Aku sungguh tidak sanggup untuk melihatnya. Air mataku seketika berjatuhan dengan keadaan mulut yang aku bekam dengan kedua tanganku. Hanya agar tidak mengeluarkan suara paling nggak, tidak ketahuan sama mereka.

Tapi kenapa dengan kakiku ini, rasanya ingin sekali berjalan dan melihat mereka.

Dan ingin cepat-cepat membuktikannya, tapi apa mungkin aku bisa, dan kuat untuk menerimanya. Tapi tekad dan rasa ingin tahuku semakin menyeretku menuju kesana. Tapi sewaktu aku berjalan, seketika bayangan itu pun menghilang. 

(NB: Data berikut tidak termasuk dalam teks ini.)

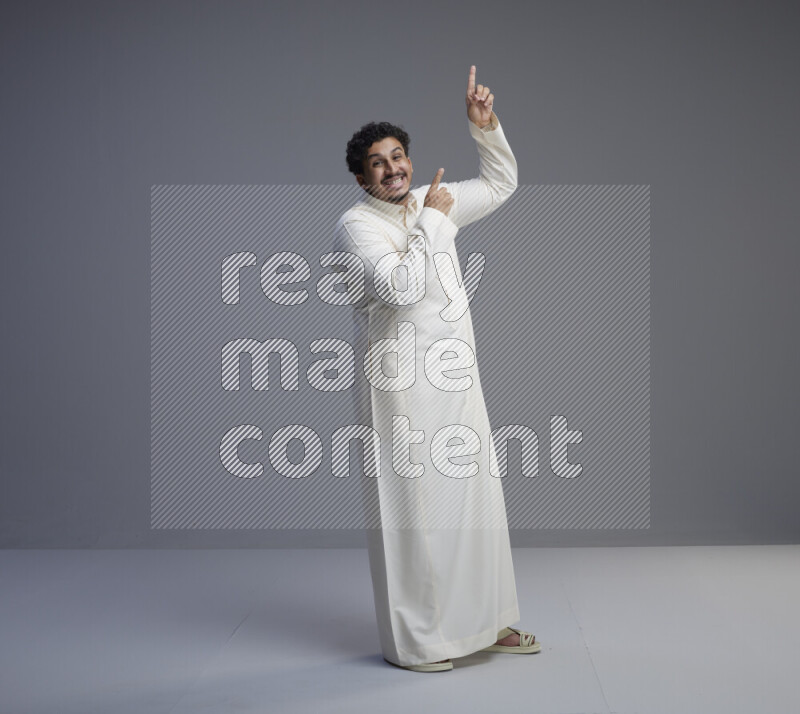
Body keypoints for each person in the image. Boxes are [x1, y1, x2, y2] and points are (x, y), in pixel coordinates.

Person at [333, 66, 540, 672]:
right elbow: (400, 289)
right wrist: (433, 221)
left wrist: (486, 128)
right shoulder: (356, 226)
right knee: (417, 513)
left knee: (476, 502)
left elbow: (502, 185)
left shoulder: (432, 200)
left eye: (399, 155)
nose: (394, 167)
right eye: (379, 162)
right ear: (360, 176)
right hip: (400, 388)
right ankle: (421, 643)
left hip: (455, 377)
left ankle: (486, 622)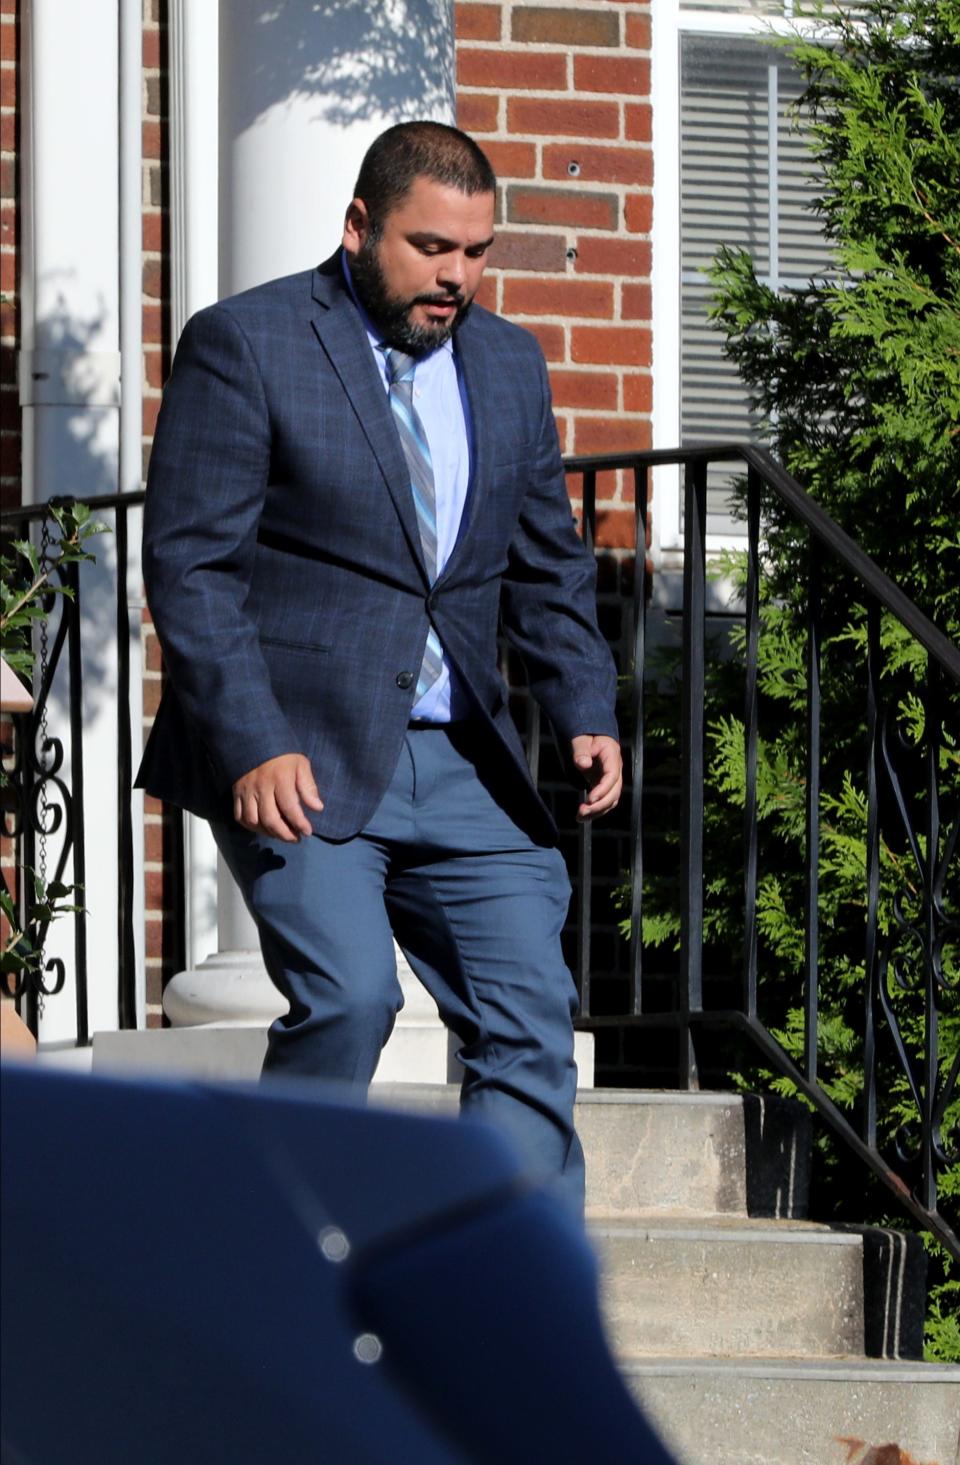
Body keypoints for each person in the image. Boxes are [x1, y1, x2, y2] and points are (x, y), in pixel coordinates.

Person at [137, 121, 622, 1215]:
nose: (457, 276)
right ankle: (271, 1251)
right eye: (431, 246)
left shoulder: (508, 364)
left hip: (463, 760)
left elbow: (545, 560)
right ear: (359, 226)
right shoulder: (248, 343)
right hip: (303, 751)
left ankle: (503, 1290)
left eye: (477, 251)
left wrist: (583, 701)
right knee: (351, 999)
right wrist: (252, 738)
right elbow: (192, 566)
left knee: (530, 1020)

Dengan segera aku buru-buru melihatnya, ternyata benar, mereka sudah tidak ada disana.

"Ya tuhan, ada apa dengan semua ini, apa aku sudah mulai gila!"  Gumamku seraya menyender ke dinding yang berada tidak jauh dari tempatku saat ini.

"Ada apa dengan semua ini, kenapa  aku tidak bisa membuktikan satupun kejadian saja, kenapa, ya allah!"  Ucapku seraya merintih.

Waktu aku sudah didalam rumah, aku terkejut bukan kepalang, ketika melihat suamiku berjalan ke arahku seraya membawa sesuatu di tangannya.